Giovanni Bianchi, classe 1939, da presidente nazionale delle Acli ha osservato a lungo Enrico Berlinguer. Anche nei suoi lati più personali. “I colloqui con lui erano caratterizzati da silenzi, parlava attraverso le pause. Era bene saperlo prima: eri tu a dover dire. Lui ascoltava. Poi decideva, dopo lunga ruminazione”.
Era fatto così Enrico Berlinguer. Secondo Bianchi - per tre legislature in Parlamento tra i Popolari di cui è stato anche il primo presidente - il segretario del Pci era soprattutto “un anti-italiano”, perché “seppe tenere insieme etica e politica” non solo per il proprio partito, ma per l’intero spettro della società e della politica tra anni 70 e 80.
Fu infatti Berlinguer a lanciare la parola austerità. Innanzitutto per se stesso. “Era lontanissimo delle schermaglie dialettiche, dalla pubblicità di sé stesso, dalla frequentazione della dimensione delle immagine che oggi forma il corredo più aggiornato del politico di successo”. Un’eloquenza fatta di parole scarse, quello del leader Pci. Scandita, appunto, da pause eppure profonda, emotiva. Il suo grande merito politico? “Avere trovato nella parola austerità il cemento dell’eurocomunismo, ovvero il modo per sottrarre il comunismo alla competizione per la crescita che l’Unione sovietica stava combattendo con gli Usa”.
L’austerità, così, uscì dal recinto dell’etica. “Significò anche individuare un nuovo modello di sviluppo del neocapitalismo che non coincidesse con una crescita ad oltranza, indiscriminata, ad ogni costo”. E proprio questo ha consentito a Berlinguer “di tenere insieme l’austerità con l’attacco alla partitocrazia”. Da qui la famosa battaglia per la questione morale, “una critica non troppo velata fatta alla Democrazia Cristiana di allora, che si era fatta partito-Stato. E una netta presa di distanza dal Psi di Bettino Craxi che ambiva a diventarlo”.
Da questo punto di vista anche la vicenda del compromesso storico fu certo motivata dal contesto internazionale, ma si colloca “in stretta continuità con il Gramsci di Ordine nuovo, quello che ai suoi compagni torinesi diceva “litigate pure con preti e suore ma quando avremo conquistato il potere anche essi avranno diritto a uno stipendio”.

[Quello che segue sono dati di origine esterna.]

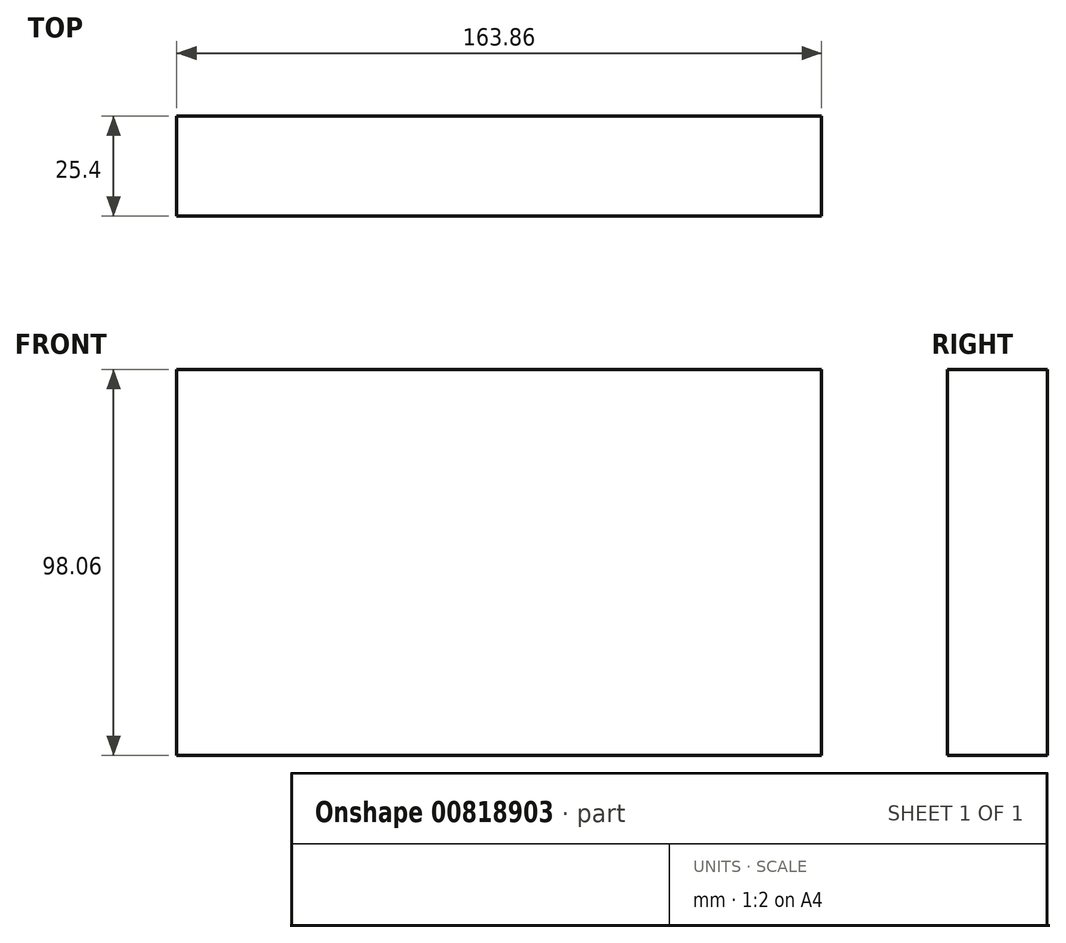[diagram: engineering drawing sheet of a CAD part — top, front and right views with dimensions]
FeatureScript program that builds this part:
annotation { "Feature Type Name" : "Feature", "Feature Type Description" : "" }
export const myFeature = defineFeature(function(context is Context, id is Id, definition is map)
    precondition{}
    {
        {
            var Q0;
            Q0=qCreatedBy(makeId("Front.planeOp"),FACE);
            var sketch = newSketch(context, id + "F0", { "sketchPlane" : qUnion([Q0])});
            skLineSegment(sketch, "E0", {"start": v(0, 0) * mm, "end": v(88.76, 0) * mm});
            skLineSegment(sketch, "E1", {"start": v(88.76, 0) * mm, "end": v(88.76, 98.06) * mm});
            skLineSegment(sketch, "E2", {"start": v(88.76, 98.06) * mm, "end": v(-75.1, 98.06) * mm});
            skLineSegment(sketch, "E3", {"start": v(-75.1, 98.06) * mm, "end": v(-75.1, 0) * mm});
            skLineSegment(sketch, "E4", {"start": v(-75.1, 0) * mm, "end": v(0, 0) * mm});
            skSolve(sketch);
        }
        {
            var Q0;
            Q0=makeQuery(id+"F0.imprint","IMPRINT",FACE,{"disambiguationData":[TD([[makeQuery(id+"F0.imprint","IMPRINT",EDGE,{"derivedFrom":sQuery(id+"F0.wireOp",EDGE,"E0")}),1.0]])]});
            extrude(context, id + "F1", {"entities" : qUnion([Q0]), "depth" : 25.4 * mm, "offsetDistance" : 25.4 * mm});
        }
    });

In tal senso Berlinguer porta a compimento Togliatti, “non tanto quello della svolta di Salerno che apre alla conciliazione nazionale e all’amnistia, ma quello successivo che trova espressione nel discorso di Bergamo nel 1962”. Sono gli anni, anzi i giorni, della Pacem in terris di Giovanni XXIII, enciclica pubblicata a Concilio in corso e all’insaputa dei padri conciliari. Documento rivoluzionario che “conteneva una categoria politica di fondo, ovvero la distinzione tra errare ed errante e dunque tra movimenti e ideologia. E individuava tre segni dei tempi: il riscatto dei lavoratori; l’emancipazione della donna; il raggiungimento della dignità dei popoli in via di sviluppo”. Erano tutti e tre elementi fortemente politici, dichiara Bianchi, che pur presenti in Togliatti, diverranno gli elementi cardinali della politica di Berlinguer”.
Da questo punto di vista l’allora segretario del Pci, morto nel 1984, si colloca tutto “interamente dentro l’etica cattolica”. Non è un caso, ricorda ancora Bianchi, che “ai funerali di Togliatti fu uno di noi, Domenico Rosati, allora presidente nazionale delle Acli, a pronunciare un commosso ricordo. Eravamo mondi che si parlavano. Si sfioravano, a volte si toccavano”.